Model-based water distribution network leak localization
Time: Fri 2026-06-12 14.00
Location: F3 (Flodis), Lindstedtsvägen 26 & 28, Stockholm
Video link: https://kth-se.zoom.us/j/68254093879
Language: English
Subject area: Electrical Engineering
Doctoral student: Victor Molnö , Reglerteknik
Opponent: Professor Marios Polycarpou, KIOS Center of Excellence, University of Cyprus
Supervisor: Professor Henrik Sandberg, Reglerteknik; Professor Karl H. Johansson, Reglerteknik
QC 20260511
Abstract
Water is an essential resource, and providing reliable water supply to all citizens is a critical societal responsibility. In urban areas, this is typically achieved through water distribution pipe networks. Unfortunately, such networks are universally plagued by leakages, which account for substantial water losses, wasting both energy and financial resources while reducing supply capacity. Beyond these economic consequences, leaks pose serious hazards: they can undermine and damage infrastructure, and create risks of contamination and disease spread. The prompt localization and repair of leakages is therefore of paramount importance.
Hydraulic model-based leak localization is an approach that estimates leak positions by combining equations describing network hydraulics with sensor measurements of water production, consumption, pressure, and potentially flow. The field has a long history of academic research, with many sophisticated and effective methods having been proposed. This thesis aims to complement the existing literature, which largely relies on simulation-based performance evaluation, by establishing theoretical conditions under which leak localization can be guaranteed to succeed. The results are derived under idealized assumptions, yet they illuminate behavior that is observed in more general circumstances.

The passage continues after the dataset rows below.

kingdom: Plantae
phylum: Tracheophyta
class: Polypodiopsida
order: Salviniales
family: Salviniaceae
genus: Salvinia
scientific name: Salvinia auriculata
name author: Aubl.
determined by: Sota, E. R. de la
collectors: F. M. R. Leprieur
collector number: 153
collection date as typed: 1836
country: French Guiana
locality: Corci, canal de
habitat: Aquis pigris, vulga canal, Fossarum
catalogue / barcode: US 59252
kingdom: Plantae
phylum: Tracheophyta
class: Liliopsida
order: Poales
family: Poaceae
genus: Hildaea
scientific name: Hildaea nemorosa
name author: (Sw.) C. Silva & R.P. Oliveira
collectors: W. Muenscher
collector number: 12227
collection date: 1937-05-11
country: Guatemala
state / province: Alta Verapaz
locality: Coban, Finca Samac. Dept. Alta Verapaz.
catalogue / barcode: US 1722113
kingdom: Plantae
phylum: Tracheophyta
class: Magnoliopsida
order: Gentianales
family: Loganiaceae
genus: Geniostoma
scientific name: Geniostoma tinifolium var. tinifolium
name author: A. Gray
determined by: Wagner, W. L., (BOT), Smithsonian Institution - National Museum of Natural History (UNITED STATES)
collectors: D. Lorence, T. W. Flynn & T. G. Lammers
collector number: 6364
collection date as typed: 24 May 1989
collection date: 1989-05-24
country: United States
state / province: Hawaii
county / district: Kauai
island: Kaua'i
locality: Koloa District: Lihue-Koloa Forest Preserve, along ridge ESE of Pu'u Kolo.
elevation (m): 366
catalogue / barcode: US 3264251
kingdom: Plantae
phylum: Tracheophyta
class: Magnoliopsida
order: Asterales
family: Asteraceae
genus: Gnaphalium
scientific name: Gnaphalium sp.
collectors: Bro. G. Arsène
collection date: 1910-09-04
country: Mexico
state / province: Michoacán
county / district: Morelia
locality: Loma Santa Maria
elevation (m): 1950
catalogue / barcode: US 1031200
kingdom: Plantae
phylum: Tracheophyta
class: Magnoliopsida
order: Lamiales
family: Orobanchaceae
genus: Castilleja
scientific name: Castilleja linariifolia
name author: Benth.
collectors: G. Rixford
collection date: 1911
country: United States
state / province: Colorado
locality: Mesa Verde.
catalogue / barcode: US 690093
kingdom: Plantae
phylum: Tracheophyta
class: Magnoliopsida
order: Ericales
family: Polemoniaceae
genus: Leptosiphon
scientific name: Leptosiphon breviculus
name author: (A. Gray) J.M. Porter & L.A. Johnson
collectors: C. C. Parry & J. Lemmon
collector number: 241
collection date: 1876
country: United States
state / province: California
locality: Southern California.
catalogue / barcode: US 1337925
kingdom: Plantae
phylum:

The thesis is based on five articles presented across four technical chapters, preceded by a modeling chapter that introduces the abstractions and assumptions adopted throughout. The modeling chapter also serves to unify notation and, notably, introduces a formulation for leakages that can occur anywhere along any pipe in the network, going beyond the common practice of restricting attention to node leakages only.
In the first technical chapter, a single-pipe scenario is considered. The leaking pipe has unknown hydraulic resistance parameters, and the problem of simultaneously estimating the uncertain model and localizing the leak is analyzed. Under a particular parameterization, the problem takes a bilinear form, for which dedicated solution methods are examined and convergence rates derived. Practical performance is further assessed through a simulation study.
In the second technical chapter, hydraulic resistance parameter estimation is considered; a problem that, much like leak localization, is often ill-posed. For a small-scale network representing a well-field for water production, sufficient conditions for unique parameter estimation are derived. These conditions highlight the necessity of adequate data variation, and a simulation example illustrates how estimation performs in practice.
In the third technical chapter, leak localization is investigated in a network with pipes connected in parallel. This configuration serves as a condensed representation that isolates the positional ambiguity introduced by loops. Necessary sensor conditions for leak localization are derived, and it is shown that even under maximal sensorization, unique determination of the leak position is often impossible or at least severely limited. The findings are validated through both simulation examples and physical laboratory experiments.
In the fourth and final technical chapter, leak localization in general networks is examined. The distinguishability and localizability problems---fundamental prerequisites for reliable leak localization---are studied, and structural sufficient conditions on network topology and pressure sensor placement are derived to guarantee both properties. Illustrative examples in small-scale networks are provided to elucidate the theoretical findings.
Taken together, the presented results offer rigorous insight into the requirements for reliable leak localization, while also pointing to open questions that remain to be addressed in future work.